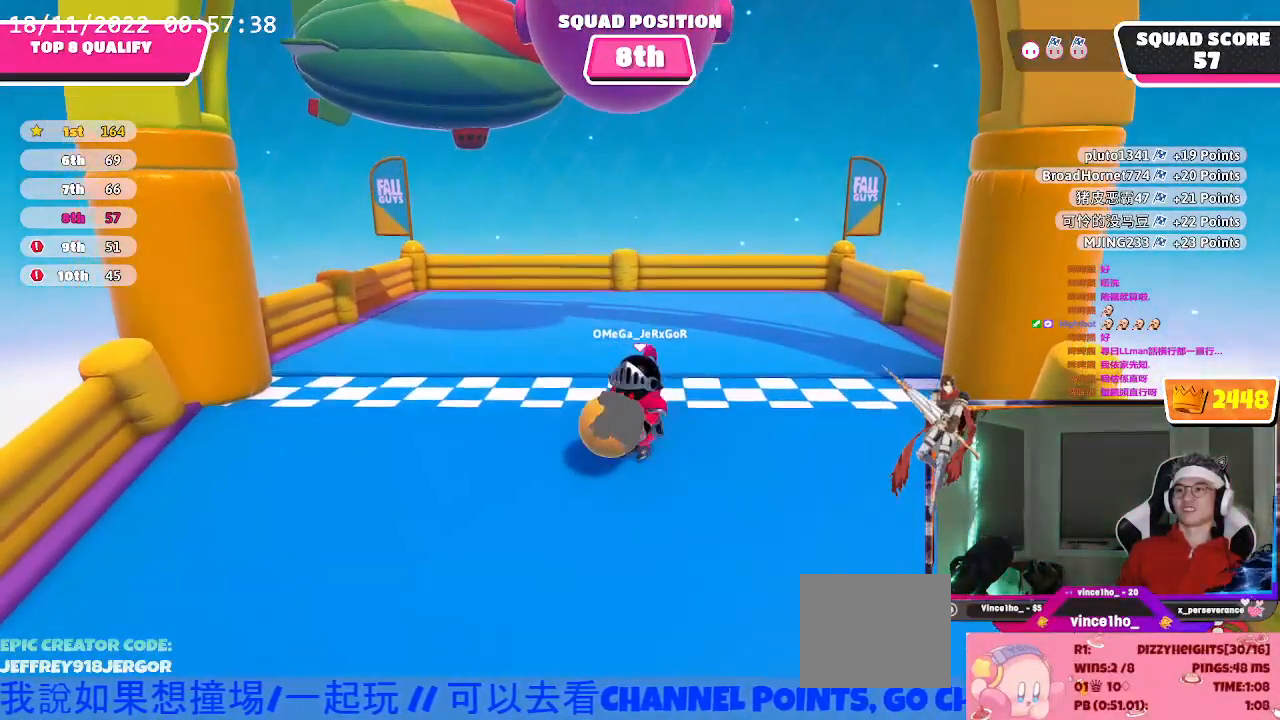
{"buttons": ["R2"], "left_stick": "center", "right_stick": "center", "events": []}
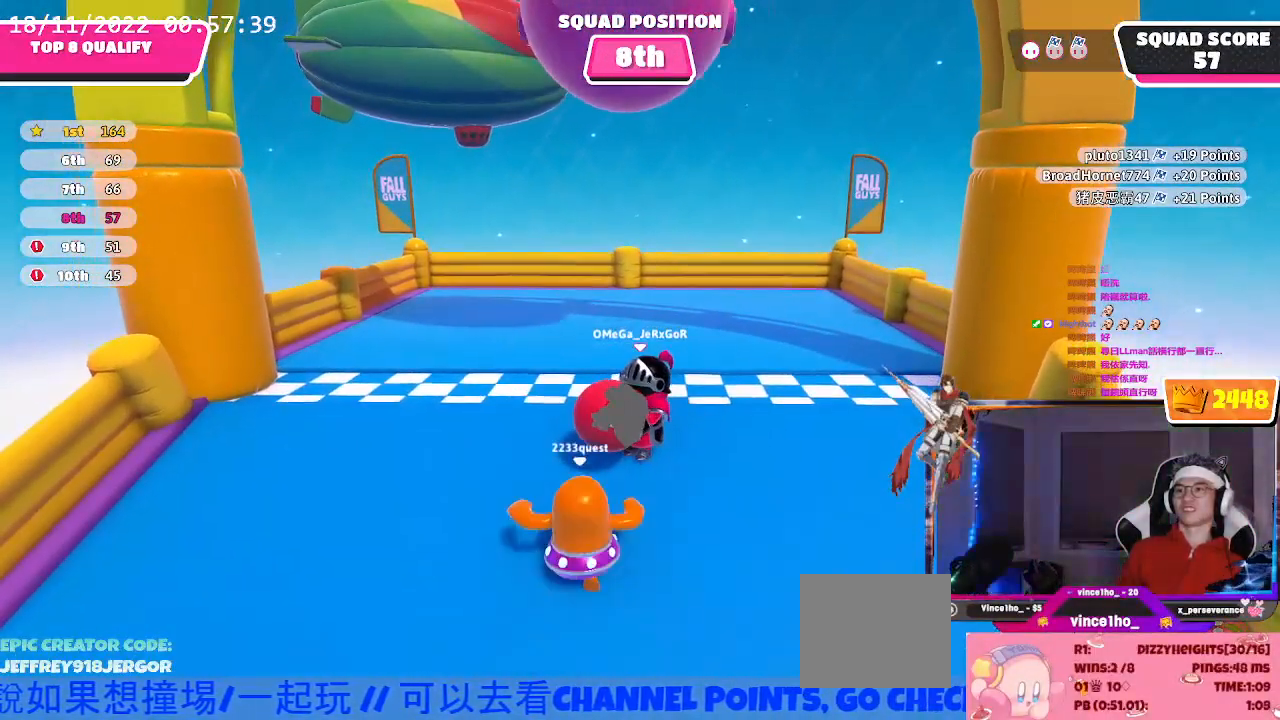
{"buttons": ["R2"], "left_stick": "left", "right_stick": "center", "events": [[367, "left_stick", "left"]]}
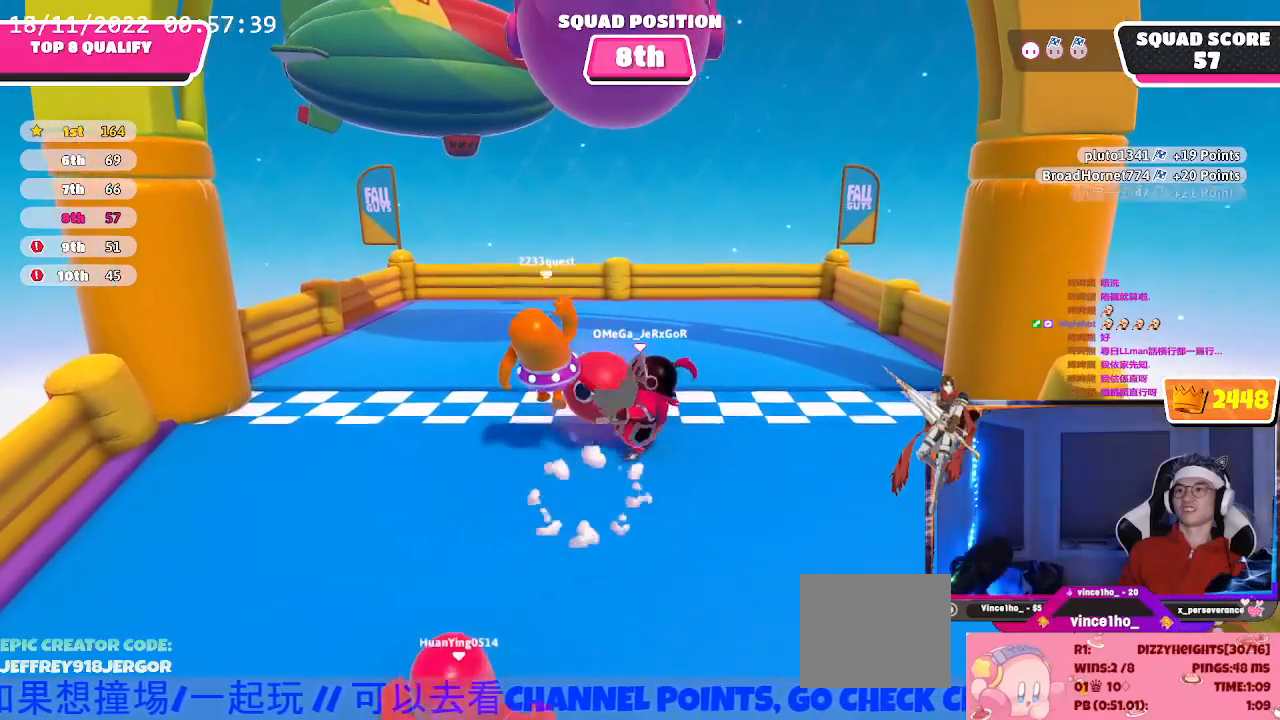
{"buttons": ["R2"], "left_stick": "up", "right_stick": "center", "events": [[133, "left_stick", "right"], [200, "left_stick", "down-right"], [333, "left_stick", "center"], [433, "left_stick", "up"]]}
---
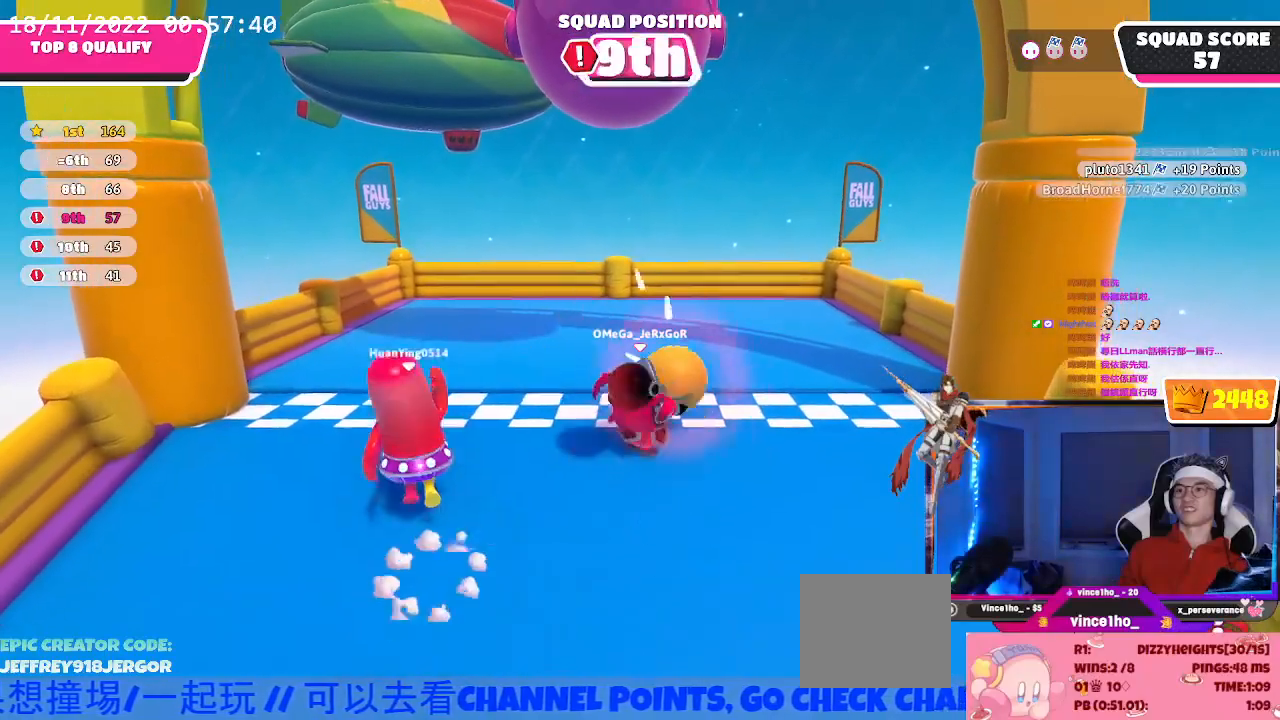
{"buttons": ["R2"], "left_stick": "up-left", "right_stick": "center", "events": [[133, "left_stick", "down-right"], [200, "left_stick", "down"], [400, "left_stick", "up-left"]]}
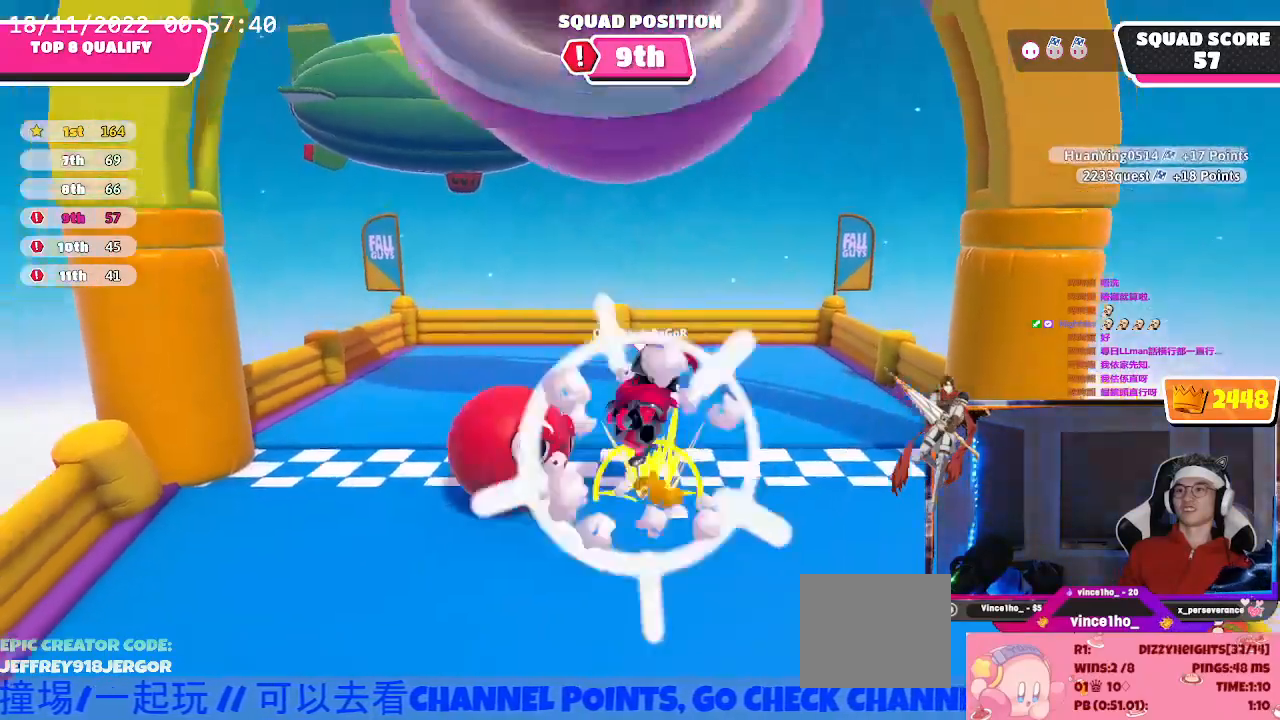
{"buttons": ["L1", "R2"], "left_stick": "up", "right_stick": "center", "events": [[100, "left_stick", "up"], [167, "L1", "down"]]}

» **WHAT YOU SHOULD DO**:
How many lines in the listing above contain "down"? Give the number and nothing else.

» **SOLUTION FOR THIS TASK**:
3